• **Source material**:
★ ★ ★ ★

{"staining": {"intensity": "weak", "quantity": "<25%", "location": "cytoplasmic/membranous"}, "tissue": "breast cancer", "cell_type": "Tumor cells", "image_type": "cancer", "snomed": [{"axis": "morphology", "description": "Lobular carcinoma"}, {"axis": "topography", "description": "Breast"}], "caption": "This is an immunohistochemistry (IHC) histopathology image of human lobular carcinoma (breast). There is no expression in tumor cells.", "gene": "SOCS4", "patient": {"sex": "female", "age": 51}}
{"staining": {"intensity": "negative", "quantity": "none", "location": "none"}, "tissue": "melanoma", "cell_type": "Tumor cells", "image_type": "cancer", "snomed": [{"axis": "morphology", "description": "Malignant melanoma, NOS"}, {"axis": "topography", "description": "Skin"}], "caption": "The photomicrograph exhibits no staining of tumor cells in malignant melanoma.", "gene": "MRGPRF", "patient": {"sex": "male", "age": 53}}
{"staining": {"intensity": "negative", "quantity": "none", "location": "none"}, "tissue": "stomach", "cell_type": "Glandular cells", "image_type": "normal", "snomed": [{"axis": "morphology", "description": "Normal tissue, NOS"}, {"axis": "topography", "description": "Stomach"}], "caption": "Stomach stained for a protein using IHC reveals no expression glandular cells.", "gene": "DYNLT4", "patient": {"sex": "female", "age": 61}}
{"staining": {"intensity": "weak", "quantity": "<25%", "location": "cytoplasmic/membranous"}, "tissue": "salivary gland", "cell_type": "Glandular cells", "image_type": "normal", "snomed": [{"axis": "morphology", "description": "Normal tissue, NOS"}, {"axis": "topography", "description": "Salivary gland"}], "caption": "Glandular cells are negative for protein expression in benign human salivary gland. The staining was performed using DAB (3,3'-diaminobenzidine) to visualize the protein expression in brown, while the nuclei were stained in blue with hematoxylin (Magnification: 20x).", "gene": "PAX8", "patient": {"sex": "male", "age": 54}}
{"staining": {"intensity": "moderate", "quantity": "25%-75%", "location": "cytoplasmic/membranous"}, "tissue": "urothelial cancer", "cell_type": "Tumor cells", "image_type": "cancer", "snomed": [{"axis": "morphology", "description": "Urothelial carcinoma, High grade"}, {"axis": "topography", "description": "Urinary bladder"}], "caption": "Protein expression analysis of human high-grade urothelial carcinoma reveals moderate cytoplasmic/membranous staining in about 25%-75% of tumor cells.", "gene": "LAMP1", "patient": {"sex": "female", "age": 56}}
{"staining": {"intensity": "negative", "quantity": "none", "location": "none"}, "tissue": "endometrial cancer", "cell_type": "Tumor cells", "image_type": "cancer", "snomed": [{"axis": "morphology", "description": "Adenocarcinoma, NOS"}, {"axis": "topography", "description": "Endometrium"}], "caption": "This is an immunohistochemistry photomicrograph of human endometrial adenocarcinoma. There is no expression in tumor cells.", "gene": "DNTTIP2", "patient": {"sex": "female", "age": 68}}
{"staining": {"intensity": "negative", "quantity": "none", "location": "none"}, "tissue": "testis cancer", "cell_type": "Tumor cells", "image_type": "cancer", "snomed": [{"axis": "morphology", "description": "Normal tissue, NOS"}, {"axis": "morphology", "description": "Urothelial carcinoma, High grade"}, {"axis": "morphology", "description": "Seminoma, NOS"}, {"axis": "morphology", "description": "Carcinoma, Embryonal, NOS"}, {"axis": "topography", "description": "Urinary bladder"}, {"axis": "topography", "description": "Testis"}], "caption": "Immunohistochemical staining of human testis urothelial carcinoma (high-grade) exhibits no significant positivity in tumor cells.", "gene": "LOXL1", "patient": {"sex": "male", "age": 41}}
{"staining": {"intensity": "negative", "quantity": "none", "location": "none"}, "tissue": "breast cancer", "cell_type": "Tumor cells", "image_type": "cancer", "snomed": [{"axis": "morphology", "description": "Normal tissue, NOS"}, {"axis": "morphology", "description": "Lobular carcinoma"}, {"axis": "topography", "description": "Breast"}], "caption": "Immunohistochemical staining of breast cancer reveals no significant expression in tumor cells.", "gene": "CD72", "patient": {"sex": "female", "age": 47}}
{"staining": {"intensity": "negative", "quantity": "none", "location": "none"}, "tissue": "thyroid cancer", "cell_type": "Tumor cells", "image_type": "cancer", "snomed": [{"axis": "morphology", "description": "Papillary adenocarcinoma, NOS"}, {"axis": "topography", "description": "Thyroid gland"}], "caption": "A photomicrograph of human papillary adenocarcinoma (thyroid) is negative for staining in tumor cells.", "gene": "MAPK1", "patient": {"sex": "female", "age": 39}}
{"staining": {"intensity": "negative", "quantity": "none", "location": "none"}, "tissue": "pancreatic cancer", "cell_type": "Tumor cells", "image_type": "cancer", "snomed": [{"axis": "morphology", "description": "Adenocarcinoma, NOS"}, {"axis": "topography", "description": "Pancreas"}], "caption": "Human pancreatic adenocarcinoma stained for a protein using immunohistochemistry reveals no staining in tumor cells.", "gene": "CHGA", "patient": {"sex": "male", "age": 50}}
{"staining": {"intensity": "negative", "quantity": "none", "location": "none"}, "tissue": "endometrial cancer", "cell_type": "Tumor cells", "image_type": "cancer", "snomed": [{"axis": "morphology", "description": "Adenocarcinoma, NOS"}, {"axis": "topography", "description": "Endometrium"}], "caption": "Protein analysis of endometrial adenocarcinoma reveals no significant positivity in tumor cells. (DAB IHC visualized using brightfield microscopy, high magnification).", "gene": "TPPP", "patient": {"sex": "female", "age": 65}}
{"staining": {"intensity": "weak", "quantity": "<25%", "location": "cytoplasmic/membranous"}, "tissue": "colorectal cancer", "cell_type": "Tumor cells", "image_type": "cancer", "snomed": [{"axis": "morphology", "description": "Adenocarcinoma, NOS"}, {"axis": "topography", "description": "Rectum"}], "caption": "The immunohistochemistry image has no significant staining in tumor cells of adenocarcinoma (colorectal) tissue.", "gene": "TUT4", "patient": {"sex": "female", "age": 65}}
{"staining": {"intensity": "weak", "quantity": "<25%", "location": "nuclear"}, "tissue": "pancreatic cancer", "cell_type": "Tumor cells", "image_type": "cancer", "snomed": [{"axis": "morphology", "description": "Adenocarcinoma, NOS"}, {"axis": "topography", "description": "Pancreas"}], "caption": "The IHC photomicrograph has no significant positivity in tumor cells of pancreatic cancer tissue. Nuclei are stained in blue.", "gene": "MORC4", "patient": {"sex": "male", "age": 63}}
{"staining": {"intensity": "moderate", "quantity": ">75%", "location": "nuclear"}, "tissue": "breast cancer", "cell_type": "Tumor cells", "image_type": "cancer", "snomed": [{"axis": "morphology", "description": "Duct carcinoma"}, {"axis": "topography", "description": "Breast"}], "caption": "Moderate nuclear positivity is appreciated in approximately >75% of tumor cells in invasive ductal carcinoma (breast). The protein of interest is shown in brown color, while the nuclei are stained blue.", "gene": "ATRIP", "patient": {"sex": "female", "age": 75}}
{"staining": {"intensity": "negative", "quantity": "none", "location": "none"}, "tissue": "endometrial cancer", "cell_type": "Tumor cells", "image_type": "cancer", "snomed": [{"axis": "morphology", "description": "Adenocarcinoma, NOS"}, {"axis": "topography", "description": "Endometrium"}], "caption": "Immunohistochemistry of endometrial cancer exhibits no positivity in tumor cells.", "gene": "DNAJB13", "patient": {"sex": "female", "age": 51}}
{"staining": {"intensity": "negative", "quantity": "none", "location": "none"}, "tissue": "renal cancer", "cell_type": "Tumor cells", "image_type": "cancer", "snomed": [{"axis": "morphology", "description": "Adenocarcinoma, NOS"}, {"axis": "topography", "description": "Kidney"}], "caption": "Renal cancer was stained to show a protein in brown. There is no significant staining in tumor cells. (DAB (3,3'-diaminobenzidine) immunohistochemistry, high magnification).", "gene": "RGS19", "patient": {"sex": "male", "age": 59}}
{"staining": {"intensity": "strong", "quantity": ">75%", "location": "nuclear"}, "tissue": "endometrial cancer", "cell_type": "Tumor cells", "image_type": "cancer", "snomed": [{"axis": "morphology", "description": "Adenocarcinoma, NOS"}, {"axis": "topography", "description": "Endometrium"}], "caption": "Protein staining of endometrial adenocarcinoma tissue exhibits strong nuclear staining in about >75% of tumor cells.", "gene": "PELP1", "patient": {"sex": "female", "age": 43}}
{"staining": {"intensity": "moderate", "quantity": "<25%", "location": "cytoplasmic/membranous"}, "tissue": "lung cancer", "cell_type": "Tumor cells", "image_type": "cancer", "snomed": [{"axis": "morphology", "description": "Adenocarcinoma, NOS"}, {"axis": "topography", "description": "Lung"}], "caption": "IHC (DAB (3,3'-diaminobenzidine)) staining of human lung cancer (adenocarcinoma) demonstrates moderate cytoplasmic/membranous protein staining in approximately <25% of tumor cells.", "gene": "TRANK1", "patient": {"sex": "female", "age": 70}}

★ ★ ★ ★

• **Exercise directions**: Print exactly the lines from the beginning of the entries through the line with "protein using IHC". Output nothing more.

• **Reply**:
{"staining": {"intensity": "weak", "quantity": "<25%", "location": "cytoplasmic/membranous"}, "tissue": "breast cancer", "cell_type": "Tumor cells", "image_type": "cancer", "snomed": [{"axis": "morphology", "description": "Lobular carcinoma"}, {"axis": "topography", "description": "Breast"}], "caption": "This is an immunohistochemistry (IHC) histopathology image of human lobular carcinoma (breast). There is no expression in tumor cells.", "gene": "SOCS4", "patient": {"sex": "female", "age": 51}}
{"staining": {"intensity": "negative", "quantity": "none", "location": "none"}, "tissue": "melanoma", "cell_type": "Tumor cells", "image_type": "cancer", "snomed": [{"axis": "morphology", "description": "Malignant melanoma, NOS"}, {"axis": "topography", "description": "Skin"}], "caption": "The photomicrograph exhibits no staining of tumor cells in malignant melanoma.", "gene": "MRGPRF", "patient": {"sex": "male", "age": 53}}
{"staining": {"intensity": "negative", "quantity": "none", "location": "none"}, "tissue": "stomach", "cell_type": "Glandular cells", "image_type": "normal", "snomed": [{"axis": "morphology", "description": "Normal tissue, NOS"}, {"axis": "topography", "description": "Stomach"}], "caption": "Stomach stained for a protein using IHC reveals no expression glandular cells.", "gene": "DYNLT4", "patient": {"sex": "female", "age": 61}}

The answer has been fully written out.